And, indeed, the “throb” that McGee speaks of is all over the urgent-sounding opener From The Night. The track that follows, This Is The Last Time, hauls the listener immediately back into safer territory: it’s a perky, chugging indie rock number. But, for all its lack of innovation, This Is The Last Time is the better song: its melody flows easily and intuitively. From The Night, meanwhile, sounds like Stars’ attempt to emulate the epic disco sweep of Arcade Fire’s Reflektor. However, the constituent elements don’t quite gel and the transition into the big, euphoric chorus feels unearned.
The opening brace of tracks encapsulates the problem with No One Is Lost. Stars’ commitment to their new-found disco sound is evident only on four of the album’s eleven tracks; the band might have been better off dividing the record into two halves – one ‘dance’, one ‘indie’, to put it crudely – as the current sequencing only serves to highlight the tentative nature of the band’s experimentation. Moreover, the best songwriting on the record is found on those tracks that most closely resemble the Stars of old.
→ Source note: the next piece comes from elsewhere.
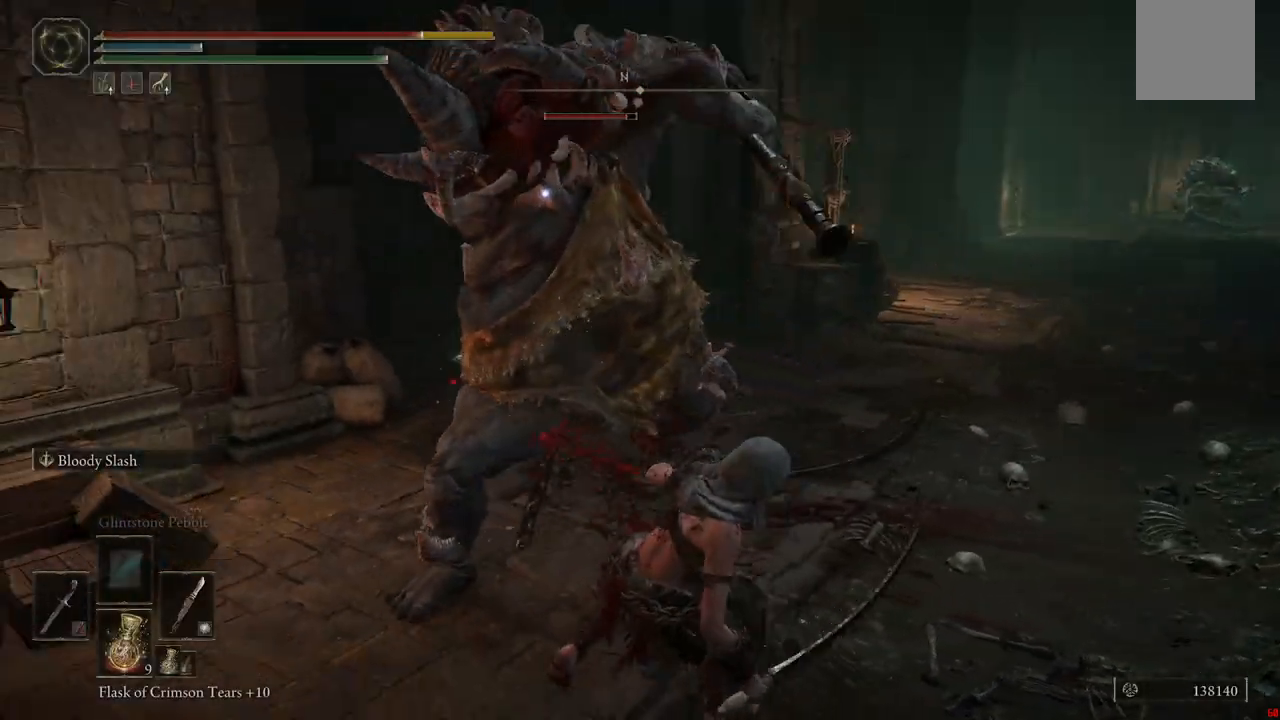
{"buttons": [], "left_stick": "up", "right_stick": "center", "events": [[233, "B", "down"], [333, "B", "up"]]}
Ironically, given the pre-release hype about the album’s uptempo nature, the album’s saving grace is its ballads: No Better Place, What Is To Be Done? , Turn It Up and Look Away are all quite lovely; the latter boasts the brilliantly mopey line “toughen up, Valentine’s Day wasn’t meant for our kind anyway”. (The album’s only true stinker is Trap Door, whose chorus, bizarrely, brings to mind Sex Bomb by Tom Jones and Mousse T.)
No One Is Lost closes with its title track, a bona fide dance-pop song featuring the refrain “Put your hands up ‘cause everybody dies”. As expressions of mortality go, it doesn’t hold a candle to The Flaming Lips’ Do You Realize?? and it feels like an uncomfortably on-the-nose attempt to fuse melancholia and euphoria. As with most of the album’s weaker moments, it feels self-conscious and forced: the musical equivalent of the kind of ‘fun’ one finds on a corporate away day.
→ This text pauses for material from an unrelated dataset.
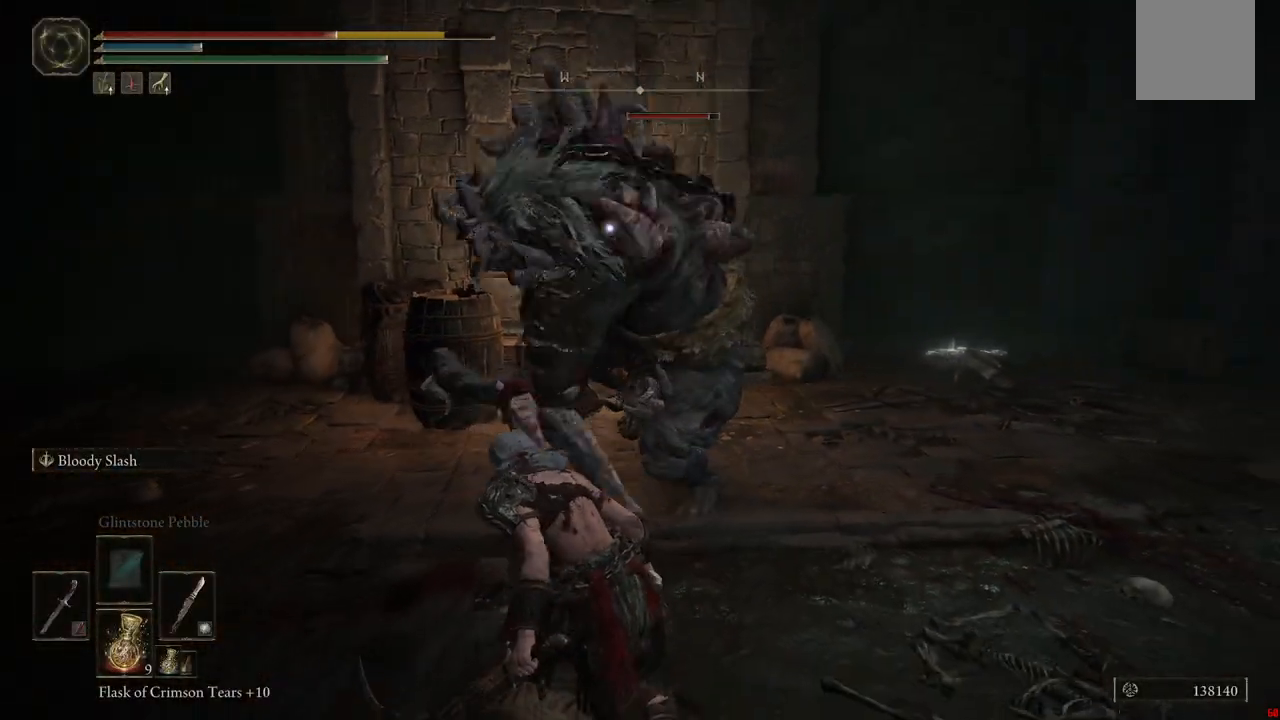
{"buttons": ["B"], "left_stick": "up-right", "right_stick": "center", "events": [[400, "B", "down"]]}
Hints of a better version of the album can be found on You Keep Coming Up. Ignoring the clumsy drugs reference of the title, it’s by far the most successful attempt at the band’s new sound. Unlike From The Night or the title track, it doesn’t sound like Stars are trying to “out-throb the throb”: instead, the synths fit the insidious melody like a glove and singers Amy Millan and Torquil Campbell’s voices intertwine to delicious effect.
No One Is Lost isn’t a bad record: most of its songs are put together with care and the results are highly listenable. It’s just a shame the band seemed to lose their nerve in its execution. For now, the “throb” of the nightclub below remains tantalisingly, frustratingly out of reach.